When you are logged in, you would have two windows that must be up for SDM to work. The "Launch Page" should not be closed as it actually spawns the main SDM window. At the main window, we would see information like Model Type, Memory, Flash, IOS version and an overview of the configuration (Interfaces, VPN, Routing, IPS, etc.).

IPS can be configured through SDM, but not all routers support it. If that's the case, you would see "IPS Not Supported" in the IPS tab at the main window. IPS requires a minimum of 128MB of RAM.

In the User Preferences screen, you can enable the option to preview commands before delivering to router. This allows you to learn the commands.

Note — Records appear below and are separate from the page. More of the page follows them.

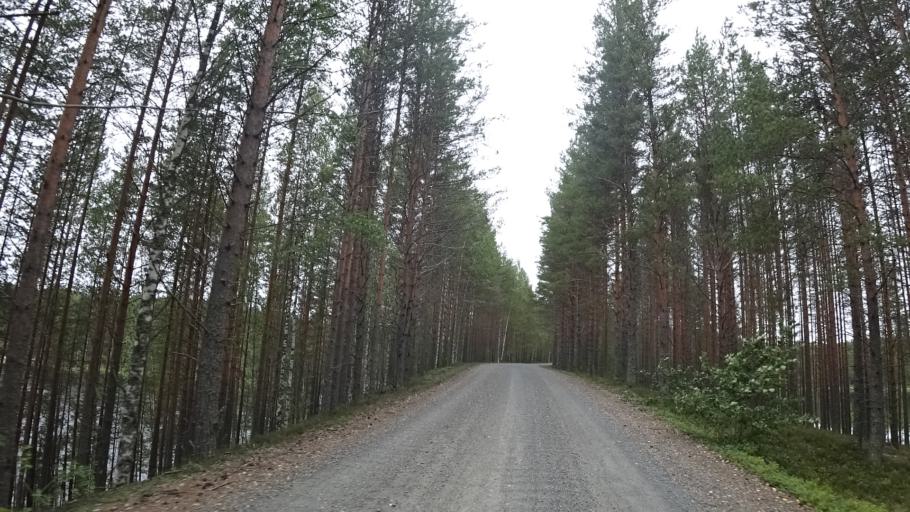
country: FI
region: North Karelia
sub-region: Joensuu
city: Ilomantsi
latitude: 62.6183
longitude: 31.1949
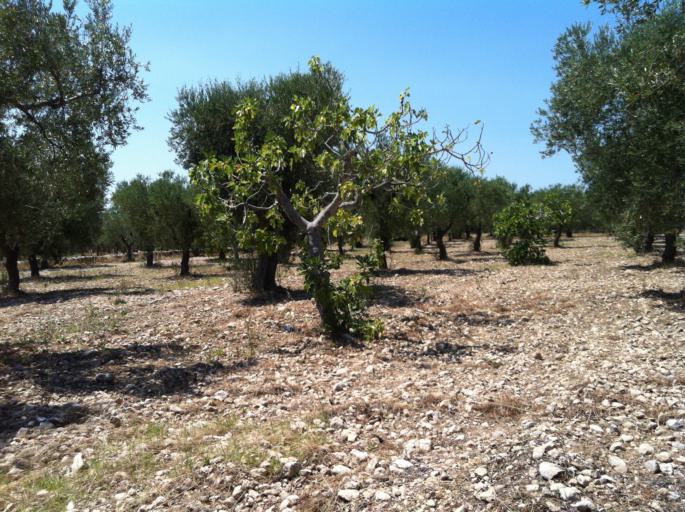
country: IT
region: Apulia
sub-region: Provincia di Foggia
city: Monte Sant'Angelo
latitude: 41.6626
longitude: 15.9528
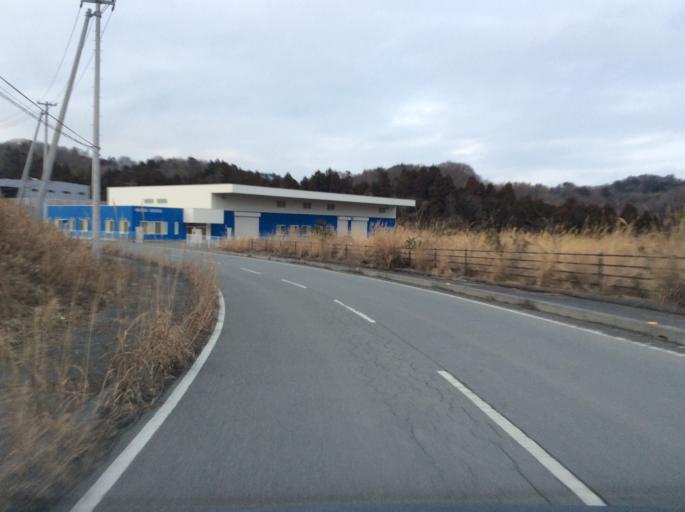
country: JP
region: Fukushima
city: Iwaki
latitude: 37.1249
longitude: 140.9777
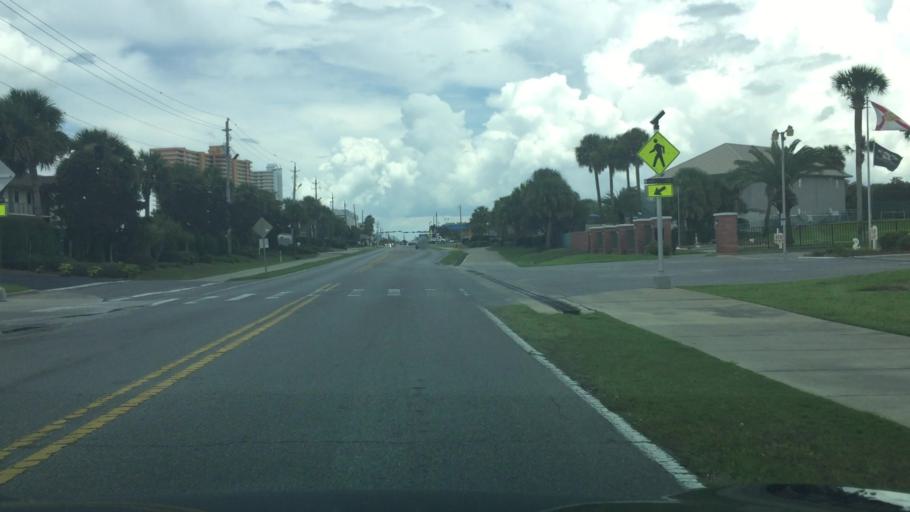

The configure window is where we do most of our tasks. In most tabs, you would encounter a use-case scenario which represents what you are about to do. The use-case scenario changes depending on the option selected.

The SDM QoS configuration also requires an image that supports MQC (Modular QoS CLI). Otherwise, you would have to manually configure QoS the old way.

NAC stands for Network Access Control. NAC allows you to specify certain requirements for clients to connect. For example, a client must have an antivirus and firewall installed before being allowed in.

There is an "Additional Tasks" tab that allows setup of various management configurations (Telnet, SNMP, Logging, etc). You can also set up things like DHCP, DNS and AAA.

It is best practice to do saving manually. To do this, leave "save running-config to startup config" unchecked in the User Preferences.

Finally, there is a Monitor tab in SDM. Monitoring is not very important in the CCNA Security, but is very useful in real-life.